Herschrijf alstublieft de alinea uit het paginafragment hieronder die begint met "Wanneer de tevoren bepaalde tijd nadert" in een beknoptere vorm. Behoud daarbij de belangrijkste feiten.
===== PAGINAFRAGMENT
Wanneer de tevoren bepaalde tijd nadert, voor de werkelijke uitdeling van de voorrechten van het genadeverbond, wordt het zo beschikt dat de uitverkoren ziel, op aandrang van de rechtvaardigheid en de wet van God, gedagvaard wordt wegens zijn schending van de wet. De beschuldiging wordt op zijn consciëntie aangedrongen; God zit, terwijl het woord Hem door de invloed van de Heilige Geest, die met het woord gepaard gaat, ontdekt, als Rechter. Zijn tegenwoordigheid, majesteit, rechtvaardigheid en heiligheid worden werkelijkheid en hij staat nu in dit benedenhof voor de rechtbank van God, die daar is opgericht. Hij wordt uitgezet uit zijn loocheningen, pleitredenen, vergoelijkingen, uitvluchten of ontwijkingen, die hij kan bedenken; waarop hij voor dit benedengerechtshof voor God staat, overtuigd van zijn schuld, en met gestopte mond.
==========
===== AANGELEVERDE GEGEVENS
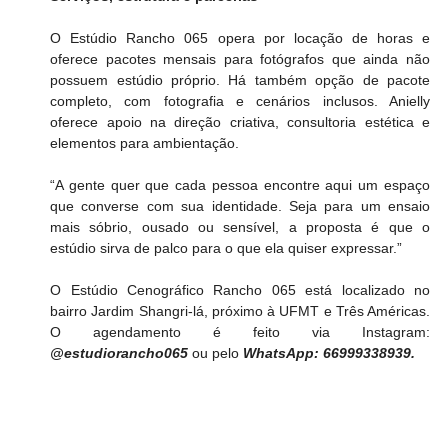
O Estúdio Rancho 065 opera por locação de horas e 
oferece pacotes mensais para fotógrafos que ainda não 
possuem estúdio próprio. Há também opção de pacote 
completo, com fotografia e cenários inclusos. Anielly 
oferece apoio na direção criativa, consultoria estética e 
elementos para ambientação.
“A gente quer que cada pessoa encontre aqui um espaço 
que converse com sua identidade. Seja para um ensaio 
mais sóbrio, ousado ou sensível, a proposta é que o 
estúdio sirva de palco para o que ela quiser expressar.”
O Estúdio Cenográfico Rancho 065 está localizado no 
bairro Jardim Shangri-lá, próximo à UFMT e Três Américas. 
O agendamento é feito via Instagram:
@estudiorancho065
 ou pelo 
WhatsApp: 66999338939.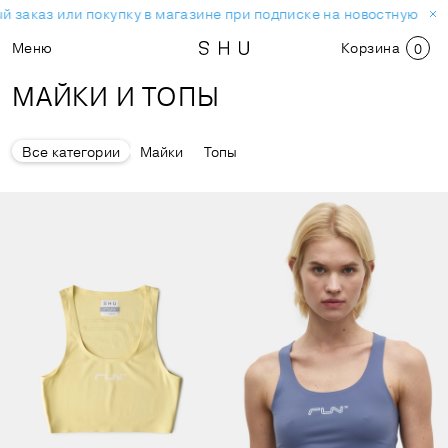
 заказ или покупку в магазине при подписке на новостную рас
Меню
Корзина
0
МАЙКИ И ТОПЫ
Все категории
Майки
Топы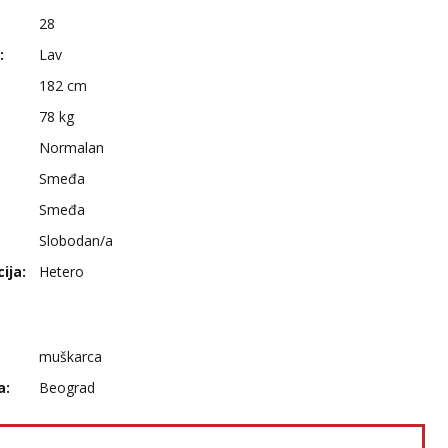
28
:
Lav
182 cm
78 kg
Normalan
Smeđa
Smeđa
Slobodan/a
ija:
Hetero
muškarca
a:
Beograd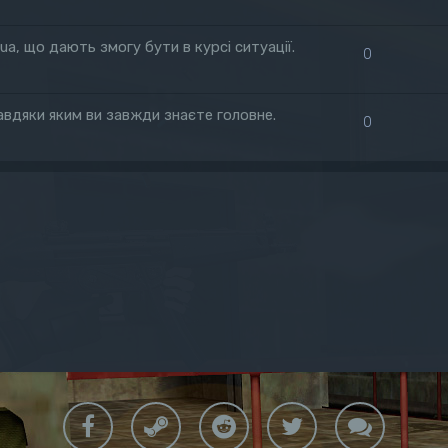
.ua, що дають змогу бути в курсі ситуації.
0
 завдяки яким ви завжди знаєте головне.
0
==========
UITGEWERKTE OPDRACHT:
Als het vastgestelde tijdstip nadert waarop de voorrechten van het genadeverbond werkelijk worden uitgedeeld, wordt de uitverkoren ziel op aandrang van Gods rechtvaardigheid en wet gedagvaard wegens schending van de wet. De beschuldiging wordt op het geweten gelegd. God zit als Rechter, terwijl Hij door het woord en de daarmee gepaard gaande invloed van de Heilige Geest ontdekt wordt. Zijn tegenwoordigheid, majesteit, rechtvaardigheid en heiligheid worden werkelijkheid, en de ziel staat nu in dit benedenhof voor Gods rechtbank. Alle loocheningen, pleitredenen, vergoelijkingen, uitvluchten en ontwijkingen worden weggenomen, zodat de ziel overtuigd van schuld en met gestopte mond voor God staat.